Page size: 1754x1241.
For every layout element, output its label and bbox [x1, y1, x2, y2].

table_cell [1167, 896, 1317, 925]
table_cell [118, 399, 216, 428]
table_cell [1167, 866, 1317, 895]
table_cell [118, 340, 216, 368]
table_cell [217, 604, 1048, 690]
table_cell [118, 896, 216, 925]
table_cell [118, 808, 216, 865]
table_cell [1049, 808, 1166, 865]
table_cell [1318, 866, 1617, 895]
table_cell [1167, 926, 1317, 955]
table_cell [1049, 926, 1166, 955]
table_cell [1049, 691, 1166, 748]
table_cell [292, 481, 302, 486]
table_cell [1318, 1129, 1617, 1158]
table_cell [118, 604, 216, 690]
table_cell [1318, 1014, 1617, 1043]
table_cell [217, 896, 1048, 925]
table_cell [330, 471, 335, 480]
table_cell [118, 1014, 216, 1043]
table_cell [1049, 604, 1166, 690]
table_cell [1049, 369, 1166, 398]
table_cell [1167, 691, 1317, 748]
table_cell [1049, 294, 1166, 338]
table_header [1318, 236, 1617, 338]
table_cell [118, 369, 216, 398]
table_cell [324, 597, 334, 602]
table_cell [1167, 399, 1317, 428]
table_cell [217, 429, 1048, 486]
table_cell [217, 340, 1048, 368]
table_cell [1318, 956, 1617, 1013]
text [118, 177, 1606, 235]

◆ TASK DETAILS
All lines in the listing above between the line with "table_cell [118, 399, 216, 428]" and the line with "table_cell [292, 481, 302, 486]", inclusive, should be set down exactly, and no line outside that range.

◆ ANSWER SECTION
table_cell [118, 399, 216, 428]
table_cell [1167, 866, 1317, 895]
table_cell [118, 340, 216, 368]
table_cell [217, 604, 1048, 690]
table_cell [118, 896, 216, 925]
table_cell [118, 808, 216, 865]
table_cell [1049, 808, 1166, 865]
table_cell [1318, 866, 1617, 895]
table_cell [1167, 926, 1317, 955]
table_cell [1049, 926, 1166, 955]
table_cell [1049, 691, 1166, 748]
table_cell [292, 481, 302, 486]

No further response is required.